Work order — Take each line in the entries below that holds "listed" and show it.

[Stored items from a collection]

#####

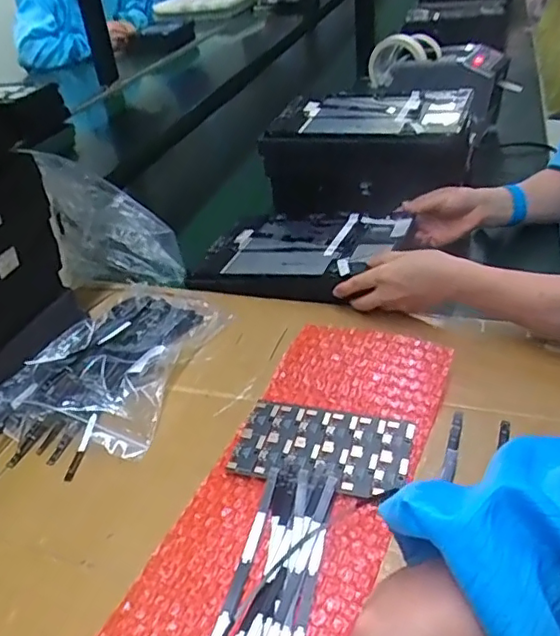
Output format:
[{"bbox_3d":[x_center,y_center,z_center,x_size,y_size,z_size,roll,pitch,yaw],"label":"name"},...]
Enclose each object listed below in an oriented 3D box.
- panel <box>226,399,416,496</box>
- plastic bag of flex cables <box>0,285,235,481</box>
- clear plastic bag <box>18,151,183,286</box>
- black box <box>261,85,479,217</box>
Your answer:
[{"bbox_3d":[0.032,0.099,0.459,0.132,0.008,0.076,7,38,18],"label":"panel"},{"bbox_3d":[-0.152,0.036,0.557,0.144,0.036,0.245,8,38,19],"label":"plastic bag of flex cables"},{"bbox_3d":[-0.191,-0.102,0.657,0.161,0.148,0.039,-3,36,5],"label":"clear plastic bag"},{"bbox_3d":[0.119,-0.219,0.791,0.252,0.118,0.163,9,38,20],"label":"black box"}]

#####

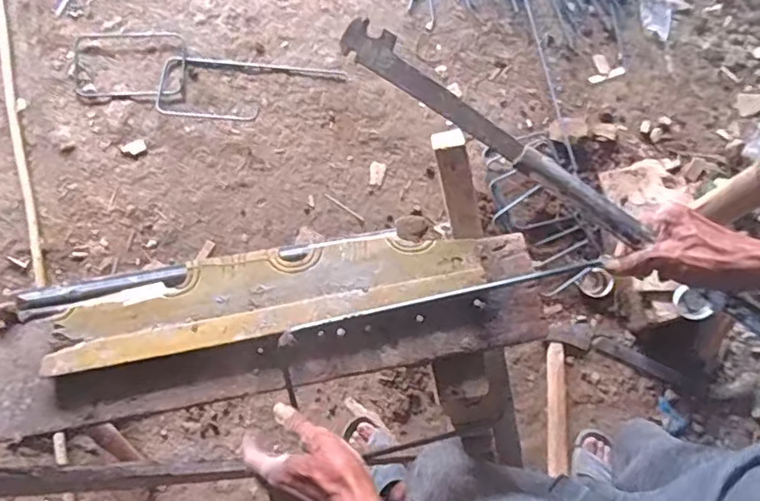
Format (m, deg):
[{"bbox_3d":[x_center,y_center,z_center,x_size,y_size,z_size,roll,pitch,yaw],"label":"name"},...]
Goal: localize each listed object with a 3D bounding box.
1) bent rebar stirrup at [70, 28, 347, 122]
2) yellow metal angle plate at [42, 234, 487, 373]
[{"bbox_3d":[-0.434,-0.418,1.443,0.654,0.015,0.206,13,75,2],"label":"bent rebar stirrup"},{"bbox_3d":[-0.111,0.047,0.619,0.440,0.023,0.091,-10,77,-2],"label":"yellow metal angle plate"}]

#####

Expected output —
Enclose each object listed below in an oriented 3D box.
Goal: localize each listed object with a 3D bounding box.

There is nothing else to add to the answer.